Moderate elements in the rebel movement, on the other hand, worry that it will be hijacked by religious fanatics who seek to establish a Sunni Muslim regime in Assad’s place.

The United States and their allies in the region, including Qatar, Saudi Arabia and Turkey, have been providing Syria’s rebels with communications equipment and weapons but The New York Times reported in October that most of the latter end up in the hands of the very jihadists that the West abhors.

Qatar and Saudi Arabia, both majority Sunni states, have sectarian and strategic interests in propping up the now eighteen month old resistance to Assad’s secular dictatorship. He is Iran’s only Arab ally.

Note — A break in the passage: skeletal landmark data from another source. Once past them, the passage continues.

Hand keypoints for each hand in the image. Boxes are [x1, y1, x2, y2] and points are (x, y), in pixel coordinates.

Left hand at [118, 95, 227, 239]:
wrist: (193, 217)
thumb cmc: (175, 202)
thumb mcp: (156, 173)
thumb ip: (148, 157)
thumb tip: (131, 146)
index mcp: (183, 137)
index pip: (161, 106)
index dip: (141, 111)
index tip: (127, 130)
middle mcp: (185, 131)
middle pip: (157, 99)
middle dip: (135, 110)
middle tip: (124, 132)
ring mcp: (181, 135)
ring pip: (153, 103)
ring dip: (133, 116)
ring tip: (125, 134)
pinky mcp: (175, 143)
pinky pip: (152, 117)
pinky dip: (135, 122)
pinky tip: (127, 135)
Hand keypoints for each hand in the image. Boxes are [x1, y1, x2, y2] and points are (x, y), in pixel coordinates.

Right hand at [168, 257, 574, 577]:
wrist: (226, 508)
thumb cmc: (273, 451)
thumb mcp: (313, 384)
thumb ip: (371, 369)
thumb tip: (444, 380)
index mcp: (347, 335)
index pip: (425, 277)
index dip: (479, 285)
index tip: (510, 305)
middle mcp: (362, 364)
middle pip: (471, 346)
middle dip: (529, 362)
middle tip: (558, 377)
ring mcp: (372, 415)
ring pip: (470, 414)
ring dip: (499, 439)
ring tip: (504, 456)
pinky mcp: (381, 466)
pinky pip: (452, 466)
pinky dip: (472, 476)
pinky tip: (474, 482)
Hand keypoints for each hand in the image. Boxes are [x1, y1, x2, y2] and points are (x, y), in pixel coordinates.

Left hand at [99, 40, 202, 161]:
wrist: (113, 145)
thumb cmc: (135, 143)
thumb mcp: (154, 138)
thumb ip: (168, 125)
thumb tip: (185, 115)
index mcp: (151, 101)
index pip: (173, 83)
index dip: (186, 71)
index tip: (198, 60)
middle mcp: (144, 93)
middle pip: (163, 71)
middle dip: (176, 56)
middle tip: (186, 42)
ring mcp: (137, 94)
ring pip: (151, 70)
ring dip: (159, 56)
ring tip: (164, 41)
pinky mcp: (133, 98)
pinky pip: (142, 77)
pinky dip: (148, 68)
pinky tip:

The Gulf Cooperation Council states, led by Saudi Arabia, are engaged in a struggle for regional hegemony with Iran. Replacing Assad’s with a Sunni government would weaken the Shia axis in the Middle East and inhibit Iran’s retaliatory options in case there is an American or Israeli attack on its nuclear sites which Arab and Western nations suspect are part of a weapons program.

America’s interests in the Syrian Civil War are therefore aligned with those of its Middle Eastern allies. As Senator Levin said on Meet the Press, “All this goes looking to keep the pressure on Iran and to keep taking away from Iran the kind of weaponry, both psychological and real, that they are using.”

Syria’s Assad has been among the main financiers and weapons suppliers of the Shia terrorist organization Hezbollah in Lebanon which is also backed by Iran. The group could renew hostilities on Israel’s northern border if there is a confrontation between Iran and Western nations. If Assad’s regime collapses, Iran would be hard pressed to continue to arm the group and threaten Israel indirectly.